Honestly, that's red tape that just isn't necessary for the vast majority of small business applications. Making a fix in dev environment, testing it, and pushing the fix live by a single developer is and should be the norm.


What's signing a package?


"Why should anyone require a salary increase for somehow to show them how to do their job in an easier way?"

Perhaps because making some parts of a job easier doesn't make the job as a whole easier. It is quite conceivable that by eliminating all of the repetitive work, they would be forced to spend more time on difficult problems rather than trivial ones.

Personally, I think that's a great result, but people who don't like learning new things probably won't appreciate it.


rsync or ftp? seriously?

A serious discussion merits at least the use of a source code versioning tool, like SVN or Mercurial or GIT.

And now for a more serious answer: How do you know that the lack of productivity is caused by lack of skill when it could be just because of lack of perceived proper compensation?

Some of these guys could be working at home creating software that can make your company obsolete.


Some of these guys could be working at home creating software that can make your company obsolete.

Very very rare. Orders of magnitude more will have e.g. families that they like better than computers. Of the remaining, few will have business-killing ideas in the first place.

I agree that morale can play a part in the amount of effort and/or sophistication a given employee will put into their job.

As for SCMs, there are plenty of companies in the middle. I've seen companies whose deployment process consists of running "svn up" on the production server.


Perhaps I forgot to mention, this is the .Net world, those versioning tools are not at all popular; doesn't mean one isn't used but versioning and publishing to production have little to do with each other.

Can you use a pull from version control to do an automated build and deploy it, sure, but that's an unnecessary hassle for a small team. It's more productive to simply build on your machine and push up the new version. An automated rsync deploy is more than sufficient.


Telling a programmer they could be more productive is like telling a runner they could "run faster". Yes, they could theoretically be X times as productive but it's absolutely useless unless you can show them how to improve their technique, workflow etc., assuming they are trying at their job. Because if they knew how they would probably already be doing it.


As I said, "they wouldn't talk about what might improve productivity."

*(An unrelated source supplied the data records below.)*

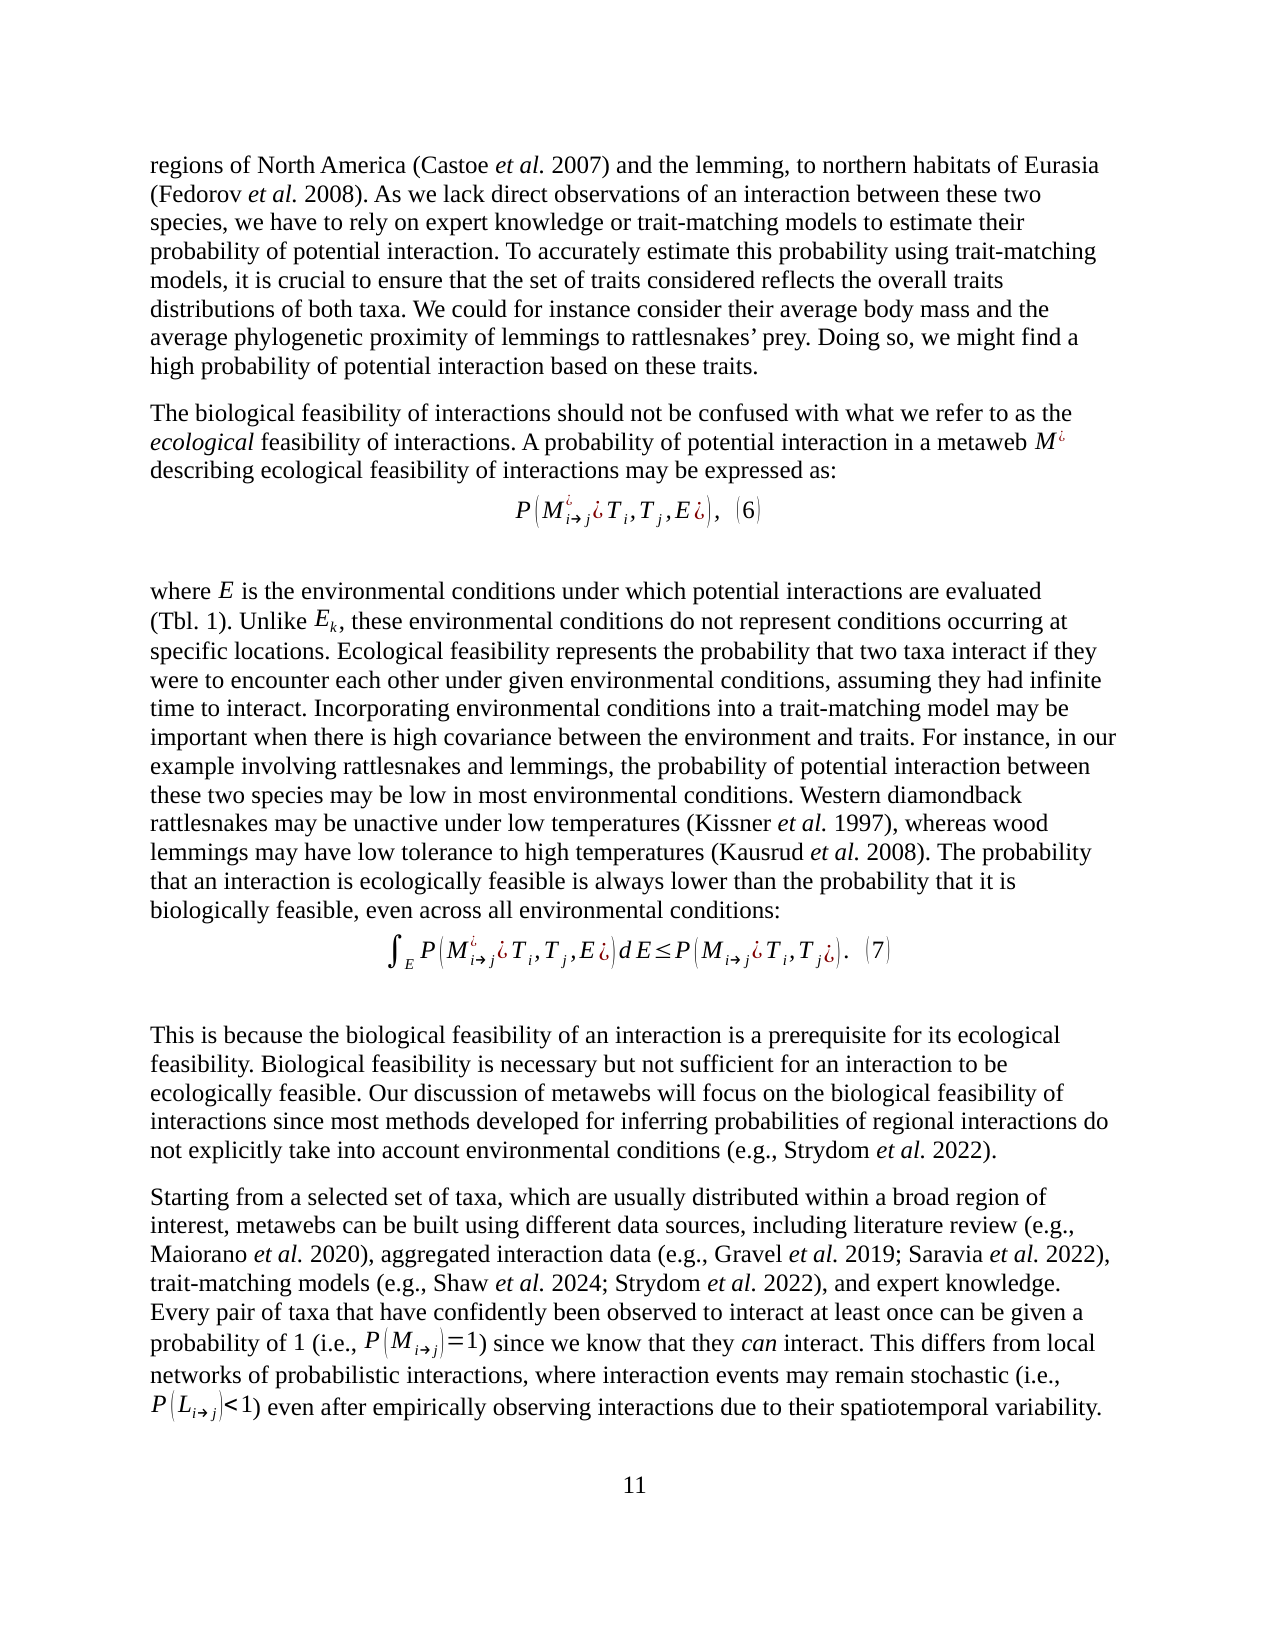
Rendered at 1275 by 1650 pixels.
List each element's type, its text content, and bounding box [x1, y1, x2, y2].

text This is because the biological feasibility of an interaction is a prerequisite for its ecological feasibility. Biological feasibility is necessary but not sufficient for an interaction to be ecologically feasible. Our discussion of metawebs will focus on the biological feasibility of interactions since most methods developed for inferring probabilities of regional interactions do not explicitly take into account environmental conditions (e.g., Strydom et al. 2022). [150, 1020, 1125, 1164]
text The biological feasibility of interactions should not be confused with what we refer to as the ecological feasibility of interactions. A probability of potential interaction in a metaweb describing ecological feasibility of interactions may be expressed as: [150, 398, 1125, 484]
text Starting from a selected set of taxa, which are usually distributed within a broad region of interest, metawebs can be built using different data sources, including literature review (e.g., Maiorano et al. 2020), aggregated interaction data (e.g., Gravel et al. 2019; Saravia et al. 2022), trait-matching models (e.g., Shaw et al. 2024; Strydom et al. 2022), and expert knowledge. Every pair of taxa that have confidently been observed to interact at least once can be given a probability of (i.e., ) since we know that they can interact. This differs from local networks of probabilistic interactions, where interaction events may remain stochastic (i.e., ) even after empirically observing interactions due to their spatiotemporal variability. [150, 1182, 1125, 1424]
text where is the environmental conditions under which potential interactions are evaluated (Tbl. 1). Unlike , these environmental conditions do not represent conditions occurring at specific locations. Ecological feasibility represents the probability that two taxa interact if they were to encounter each other under given environmental conditions, assuming they had infinite time to interact. Incorporating environmental conditions into a trait-matching model may be important when there is high covariance between the environment and traits. For instance, in our example involving rattlesnakes and lemmings, the probability of potential interaction between these two species may be low in most environmental conditions. Western diamondback rattlesnakes may be unactive under low temperatures (Kissner et al. 1997), whereas wood lemmings may have low tolerance to high temperatures (Kausrud et al. 2008). The probability that an interaction is ecologically feasible is always lower than the probability that it is biologically feasible, even across all environmental conditions: [150, 576, 1125, 923]
text regions of North America (Castoe et al. 2007) and the lemming, to northern habitats of Eurasia (Fedorov et al. 2008). As we lack direct observations of an interaction between these two species, we have to rely on expert knowledge or trait-matching models to estimate their probability of potential interaction. To accurately estimate this probability using trait-matching models, it is crucial to ensure that the set of traits considered reflects the overall traits distributions of both taxa. We could for instance consider their average body mass and the average phylogenetic proximity of lemmings to rattlesnakes’ prey. Doing so, we might find a high probability of potential interaction based on these traits. [150, 150, 1125, 380]
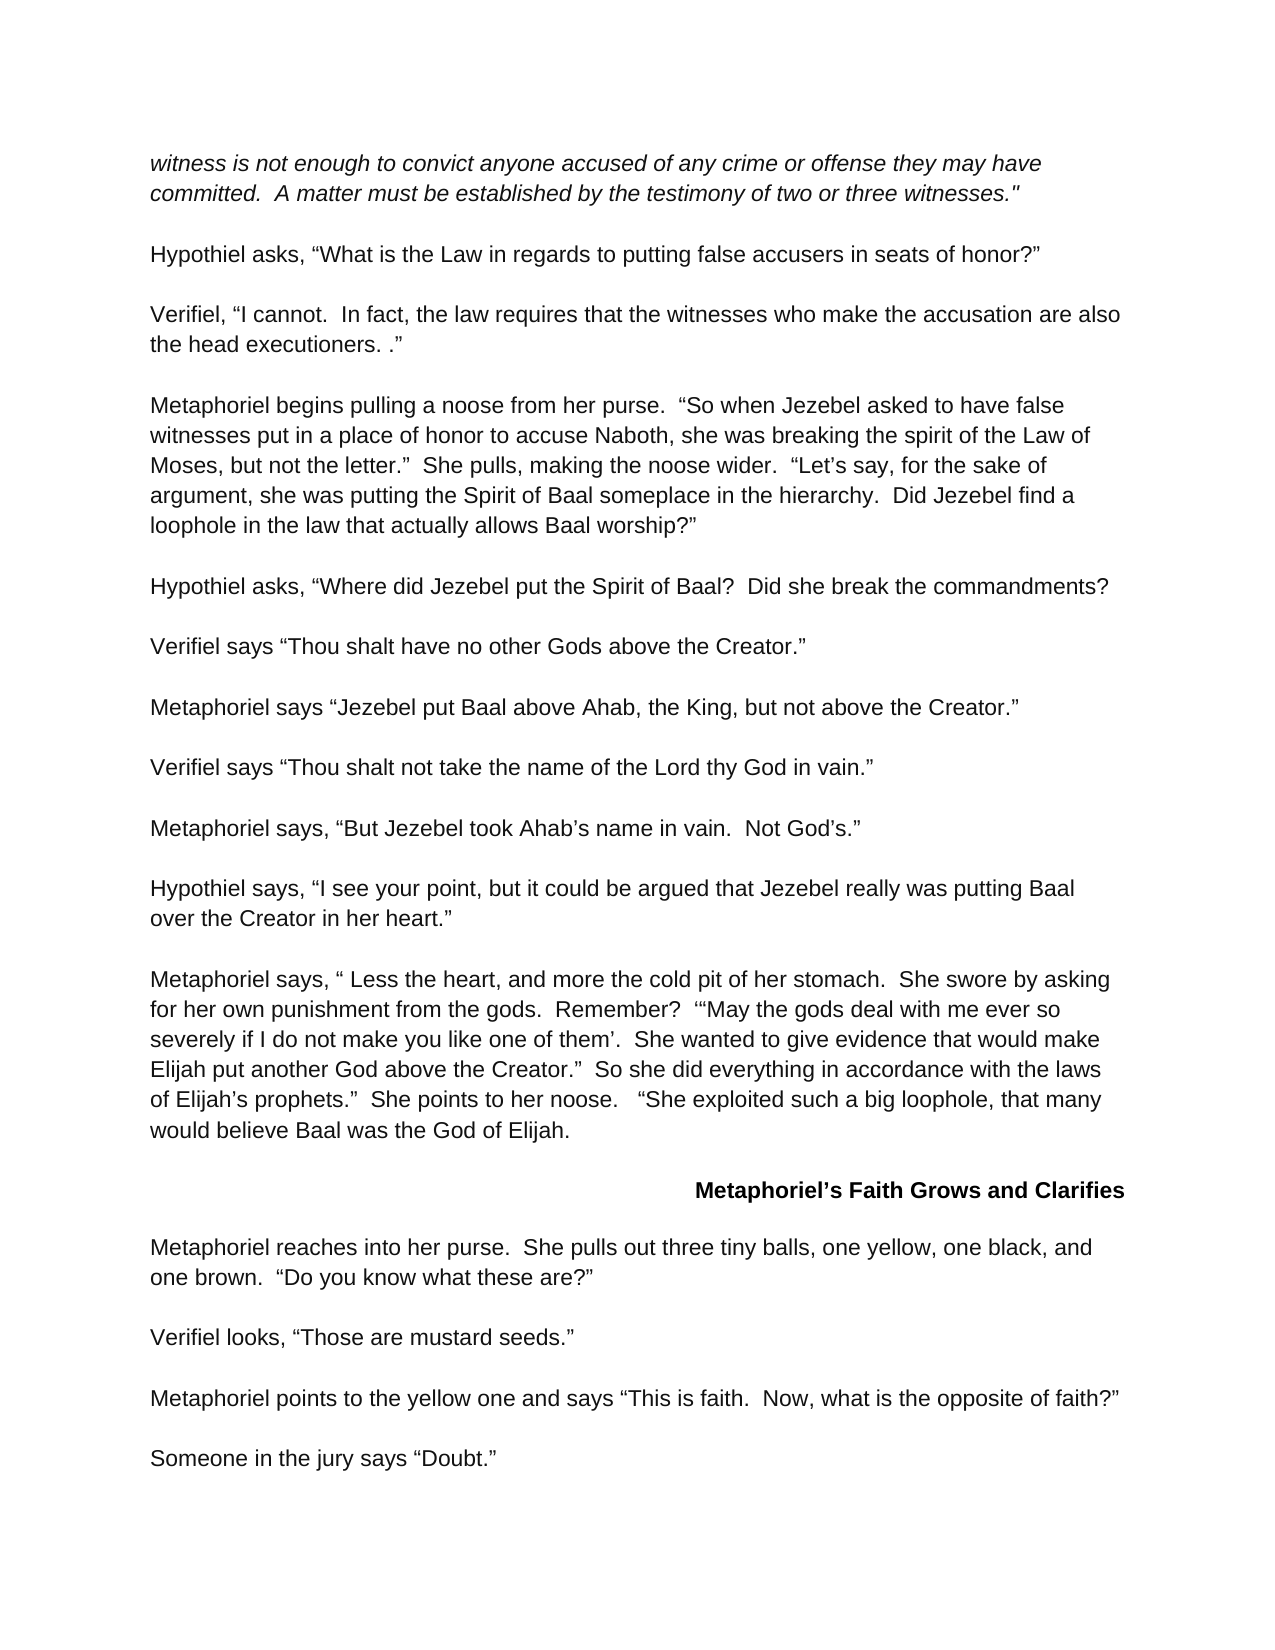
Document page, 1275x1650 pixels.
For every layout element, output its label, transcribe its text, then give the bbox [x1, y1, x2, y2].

They wouldn't talk about what might improve productivity

They being management, or the devs themselves? Because anyone will have a shopping list of how they could be more productive. I'm currently badgering my manager for an upgraded PC (from 4G to 32G RAM) for everyone in my team so we can run entire virtualized environments, for example. This will be a massive boost to use because we'll no longer need to rely on another team to do provisioning for us, and we'll no longer tread on each other's toes in the existing environment we have, requiring work to be re-done. She's smart so she'll probably go for it.